The error returned from get_last_error() is ERROR_TIMEOUT.  From http://msdn.microsoft.com/en-us/library/ms686301%28VS.85%29.aspx, "Condition variables are subject to spurious wakeups (those not associated with an explicit wake) and stolen wakeups (another thread manages to run before the woken thread)." This ERROR_TIMEOUT must be a result of a 'spurious' timeout.  As such, it should be handled just like a normal timeout.

How to repeat:
mysql-test-run --suite=innodb  on Windows Vista with mysql-5.5-innodb.

Suggested fix:
In os0sync.c; os_cond_wait_timed()

	ret = sleep_condition_variable(cond, mutex, time_in_ms);

+	if (!ret) {
+		last_error = GetLastError();
+		if (last_error == WAIT_TIMEOUT) {
+			return(TRUE);
+		}
+		/* From http://msdn.microsoft.com/en-us/library/ms686301%28VS.85%29.aspx,
+		"Condition variables are subject to spurious wakeups
+		(those not associated with an explicit wake) and stolen wakeups 
+		(another thread manages to run before the woken thread)." 
+		Act like it was a real timeout.  Conditions are checked by the caller.*/
+		if (last_error == ERROR_TIMEOUT) {
+			return(TRUE);
+		}
+	}

Or the long explanation could be skipped and ERROR_TIMEOUT could be checked on the same line as WAIT_TIMEOUT.
[26 Oct 2010 19:28] Kevin Lewis
patch for mysql-5.5-innodb

Attachment: Bug57720.patch (application/octet-stream, text), 2.30 KiB.

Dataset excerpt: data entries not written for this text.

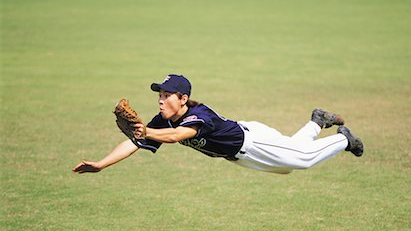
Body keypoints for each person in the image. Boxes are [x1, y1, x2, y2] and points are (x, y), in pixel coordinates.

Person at [72, 74, 363, 175]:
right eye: (159, 95)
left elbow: (176, 136)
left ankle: (343, 139)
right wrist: (101, 163)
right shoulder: (163, 121)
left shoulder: (200, 115)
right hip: (240, 155)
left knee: (302, 160)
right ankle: (317, 122)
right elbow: (136, 141)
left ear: (183, 98)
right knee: (288, 165)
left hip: (253, 141)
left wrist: (147, 131)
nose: (160, 100)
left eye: (166, 95)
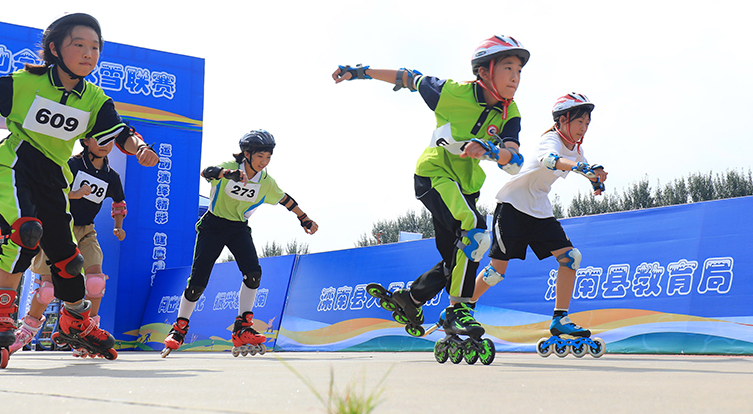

[26 Oct 2010 21:23] Kevin Lewis
pushed to mysql-5.5-innodb
[13 Nov 2010 16:05] Bugs System
Pushed into mysql-trunk 5.6.99-m5 (revid:alexander.nozdrin@oracle.com-20101113155825-czmva9kg4n31anmu) (version source revid:alexander.nozdrin@oracle.com-20101113152450-2zzcm50e7i4j35v7) (merge vers: 5.6.1-m4) (pib:21)
[13 Nov 2010 16:30] Bugs System
Pushed into mysql-next-mr (revid:alexander.nozdrin@oracle.com-20101113160336-atmtmfb3mzm4pz4i) (version source revid:alexander.nozdrin@oracle.com-20101113152540-gxro4g0v29l27f5x) (pib:21)
[1 Dec 2010 2:11] Kevin Lewis
I am not sure what conditions would cause the ERROR_TIMEOUT instead of WAIT_TIMEOUT.  In all the testing I did on Vista the ERROR_TIMEOUT seemed to occur consistently instead of WAIT_TIMEOUT when returned from the newly introduced sleep_condition_variable() call.  And this new code originally only had a test for WAIT_TIMEOUT, with an assert, or crash, for any other error. So it probably was not limited to debug code.

Note that this was a fix for a patch in which Vlad introduced the use of CONDITION_VARIABLE on Windows Vista and Windows 7 into the 5.5 codebase.  I think Calvin checked the patch into InnoDB.  I do not believe that this bug was ever released though.  It probably only existed in the 5.5 branch for a few weeks.
[2 Dec 2010 19:19] Calvin Sun
John - yes, it is a crash at startup; and not debug binary only.
[14 Dec 2010 19:17] John Russell
Added to changelog:

The server could stop with an assertion error on Windows Vista and Windows 7 systems.
[16 Dec 2010 22:26] Bugs System
Pushed into mysql-5.5 5.5.9 (revid:jonathan.perkin@oracle.com-20101216101358-fyzr1epq95a3yett) (version source revid:jonathan.perkin@oracle.com-20101216101358-fyzr1epq95a3yett) (merge vers: 5.5.9) (pib:24)